Friday, September 2, 2016

Vancouver Dance History (2006-2016): Post 22

Yesterday morning I sat down with my former student, Alana Gerecke, to talk about her Vancouver dance history. Which, of course, like so many of the artists we've interviewed so far begins elsewhere. In southern Ontario, to be precise, where while training competitively to be an elite gymnast Alana also studied ballet, took the occasional class at Danny Grossman's studio, majored in musical theatre at the Etobicoke School for the Arts, and got her first taste of contact improv from Karen and Allen Kaeja when they were guest instructors at the high school to which she subsequently transferred in Waterloo.

Alana came to Vancouver in 2001 to study at SFU, not least because of its dance program. While completing an English honours degree (where I first met her) and an extended dance minor, Alana took classes with Santa Aloi, Judith Garay, Cheryl Prophet, Marla Eist, Henry Daniel, Megan Walker-Straight, and Conrad Alexandrowicz. Together with fellow members of her SFU cohort, including Melanie Kuxdorf, Jessica Barrett, Laurie McDonald and MFA student Chris O'Connor, Alana also formed Behind Open Doors Collective, a group that specialized in site-specific improvised "hops" around the city (they took turns acting as score captain), in part because they couldn't afford rehearsal space.

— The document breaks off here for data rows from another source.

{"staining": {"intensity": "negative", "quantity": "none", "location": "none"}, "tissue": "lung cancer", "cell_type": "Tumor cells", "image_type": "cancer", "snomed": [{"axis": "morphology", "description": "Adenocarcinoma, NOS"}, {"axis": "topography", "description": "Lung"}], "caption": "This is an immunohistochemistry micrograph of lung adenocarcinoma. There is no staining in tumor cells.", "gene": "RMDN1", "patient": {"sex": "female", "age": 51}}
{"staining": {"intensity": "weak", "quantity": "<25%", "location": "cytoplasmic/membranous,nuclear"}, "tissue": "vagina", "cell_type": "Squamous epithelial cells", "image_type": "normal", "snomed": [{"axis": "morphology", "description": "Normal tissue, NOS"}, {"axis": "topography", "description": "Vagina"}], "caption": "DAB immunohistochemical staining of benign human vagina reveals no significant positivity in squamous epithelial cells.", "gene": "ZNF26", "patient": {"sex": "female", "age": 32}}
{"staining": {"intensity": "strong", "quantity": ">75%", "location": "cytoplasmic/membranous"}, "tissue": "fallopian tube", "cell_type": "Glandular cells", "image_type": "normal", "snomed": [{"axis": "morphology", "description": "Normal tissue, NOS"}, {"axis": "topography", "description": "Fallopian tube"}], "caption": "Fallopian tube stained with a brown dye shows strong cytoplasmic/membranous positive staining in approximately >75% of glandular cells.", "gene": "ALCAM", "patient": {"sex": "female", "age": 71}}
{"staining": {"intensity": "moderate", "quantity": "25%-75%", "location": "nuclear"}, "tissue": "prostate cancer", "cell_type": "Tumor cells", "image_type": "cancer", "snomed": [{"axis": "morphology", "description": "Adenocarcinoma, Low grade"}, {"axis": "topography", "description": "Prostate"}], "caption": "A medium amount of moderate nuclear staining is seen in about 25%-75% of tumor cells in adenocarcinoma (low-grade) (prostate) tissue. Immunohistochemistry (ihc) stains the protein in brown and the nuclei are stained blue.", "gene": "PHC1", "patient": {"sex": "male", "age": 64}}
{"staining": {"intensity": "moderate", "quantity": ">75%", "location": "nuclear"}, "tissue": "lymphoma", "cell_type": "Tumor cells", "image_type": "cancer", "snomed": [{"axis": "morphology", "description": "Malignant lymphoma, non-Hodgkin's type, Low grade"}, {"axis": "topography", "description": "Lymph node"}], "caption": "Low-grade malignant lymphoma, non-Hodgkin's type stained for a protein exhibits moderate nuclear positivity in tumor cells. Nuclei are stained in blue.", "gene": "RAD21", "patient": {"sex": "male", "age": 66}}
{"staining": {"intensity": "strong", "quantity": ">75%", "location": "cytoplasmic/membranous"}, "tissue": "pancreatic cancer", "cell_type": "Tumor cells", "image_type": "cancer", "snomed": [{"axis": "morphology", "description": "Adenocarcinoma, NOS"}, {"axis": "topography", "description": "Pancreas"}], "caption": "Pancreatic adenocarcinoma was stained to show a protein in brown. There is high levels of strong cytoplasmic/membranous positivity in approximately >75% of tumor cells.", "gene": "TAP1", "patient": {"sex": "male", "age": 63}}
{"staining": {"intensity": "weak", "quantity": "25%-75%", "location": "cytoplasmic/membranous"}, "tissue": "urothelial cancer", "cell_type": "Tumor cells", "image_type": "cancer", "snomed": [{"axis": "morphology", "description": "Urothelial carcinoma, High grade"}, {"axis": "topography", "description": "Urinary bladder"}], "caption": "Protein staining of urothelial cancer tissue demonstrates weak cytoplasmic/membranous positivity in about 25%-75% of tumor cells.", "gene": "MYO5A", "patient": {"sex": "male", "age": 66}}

Following completion of her undergraduate degree at SFU, Alana took Susan Elliott's contact improv workshop on Saltspring Island, and then a summer intensive with Peter Bingham at EDAM. Peter subsequently offered her an apprenticeship with his company, and for the next seven years (2006-2013), while completing her MA and beginning her PhD at SFU, Alana danced alongside Stacey Murchison, James Gnam, Farley Johannson, Delia Brett, and Anne Cooper as an EDAM company member. As Alana recounted to me, her time time dancing for Peter remains a highlight of her career to date, and the EDAM studios at the Western Front are one of her most cherished dance spaces in the city (as they have necessarily turned out to be for so many of our other interviewees).

Alana has also enjoyed working with battery opera's Lee Su-Feh and David McIntosh--most recently on a remount of David's M/HOTEL and as part of the research process for his Terroir Tour. And as I well know, Alana has also written with acute intelligence about David and battery opera's work in her dissertation on Vancouver site dance, which also includes a superb chapter on Karen Jamieson (whom we must also at some point interview). Indeed, through her critical research as much as her embodied practice, Alana's Vancouver dance history runs much deeper than her years in the city might suggest.

But then, of course, this is part of what we are discovering with this project: that the lines of connection and influence are not simple or straightforward or even linear and that, in Alana's words, Vancouver's dance history is not just "of here," but also always "an intersection of other spaces."